İnterpol'den erişim yasağı iddiasına ilk cevap
İnterpol, 15 Temmuz sonrası binlerce kaçak FETÖ’cünün ismini bildiren Türkiye’nin yeni veri girişi askıya alındı. Karara gerekçe olarak Türkiye’nin kısa sürede sisteme 60 bin kişilik aranan şahış yüklemesi gösterildi. Ankara’nın girişimlerine rağmen yaklaşık bir yıldır veri tabanı kullanılamayınca paralelciler rahatlıkla ülke ülke gezebildi.
Uluslararası Kriminal Polis Teşkilatı’nın (İnterpol), 15 Temmuz kanlı kalkışması sonrası Türkiye’nin aranan şahışlar veri tabanına giriş yetkisini askıya aldığı ortaya çıktı. Emniyet darbe girişiminden sonra Kaçak 60 bin kaçak FETÖ’cü için İnterpol’e bildirim yaptı.
TÜRKİYE'Yİ ASKIYA ALDI
Ancak İnterpol sayının fazla olması gerekçesiyle ‘güven sorunu’ olduğunu belirterek, Türkiye’yi askıya aldı. Böylece FETÖ firarileri başta Avrupa ve ABD olmak üzere bir çok ülkede rahatlıkla gezebildi. Çünkü paralel yapı mensubu yakalanmadan yurtdışına kaçtığında mevcut pasaportuyla gezebiliyor çünkü sistemde isminin üzerine bir tahdit gözükmüyor.
Ülkelerin aradıkları şahsa ait pasaport bilgilerini kaydettikleri veri tabanı, İnterpol GBT’si olarak da biliniyor. Bu veri tabanına kayıtlı olan pasaport numarasını dünyanın neresinde olursa olsun sisteme takıldığı anda İnterpol harekete geçiyor ve kaçak şahıslar için gözetim işlemi yapılıyor.

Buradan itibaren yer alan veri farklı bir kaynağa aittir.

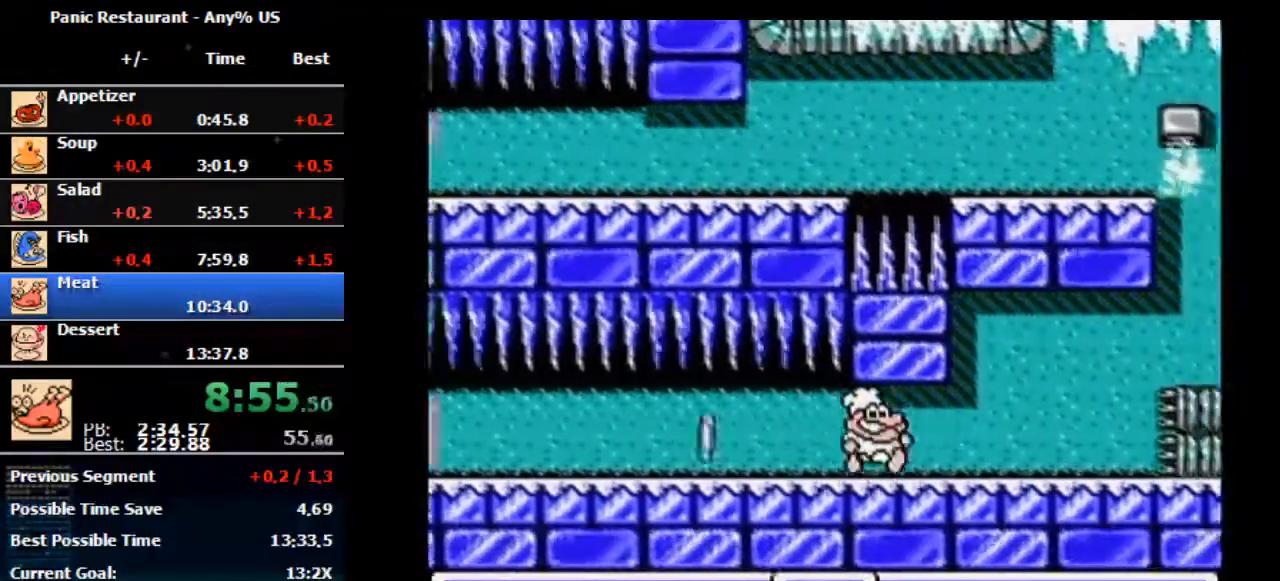
{"buttons": ["DPAD_RIGHT"], "events": []}
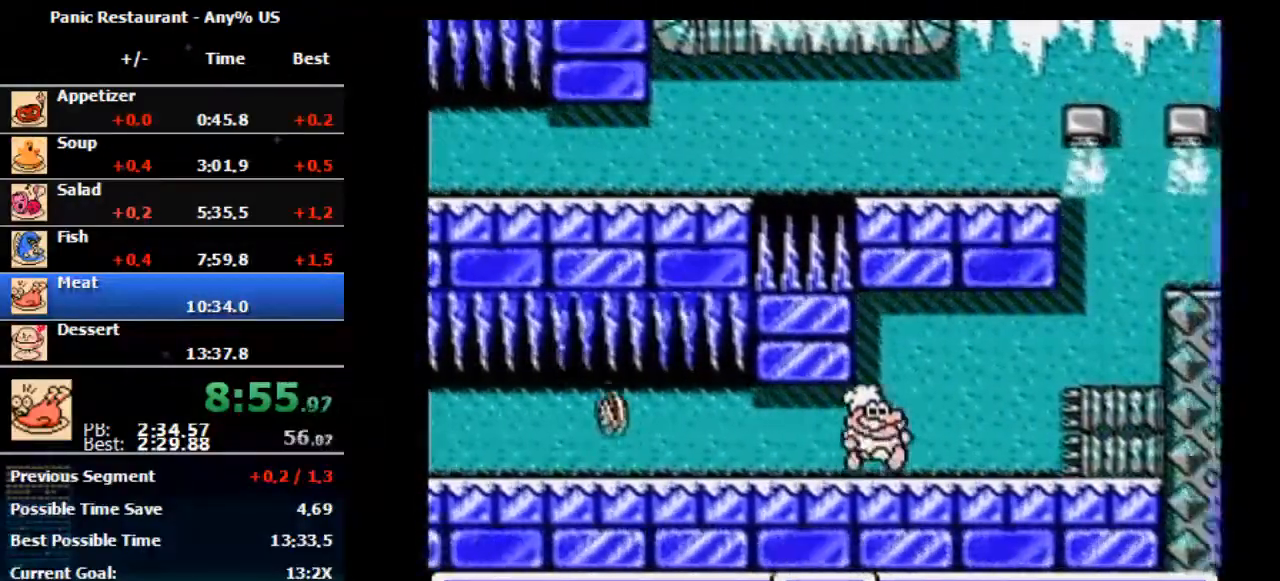
{"buttons": ["DPAD_RIGHT"], "events": []}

FETÖ'CÜLER RAHATÇA GEZEBİLECEK
Ancak İnterpol’ün bu kararı FETÖ’cülerin bu veri tabanına girmesini engelledi. Türkiye yaklaşık bir yıldır Uluslararası Kriminal Polis Teşkilatı’nın kararını değiştirmesi için girişimlerini sürdürüyor. İsimlerin rastgele belirlenmediği, FETÖ’den aranan binlerce kişiyle ilgili adli soruşturmalar yapıldığı İnterpol Genel Sekreterliği ile paylaşıldı. Bu isimlerin yıllardır süren hukuki soruşturmalar sonucunda tespit edildiğinin belirtildiği öğrenildi. İnterpolün bu yaklaşımı farklı ülkelere kaçan FETÖ’cülerin Türkiye’ye iade edilme endişesi yaşamadan, mevcut pasaportları ile seyahat etmesine olanak tanıyor.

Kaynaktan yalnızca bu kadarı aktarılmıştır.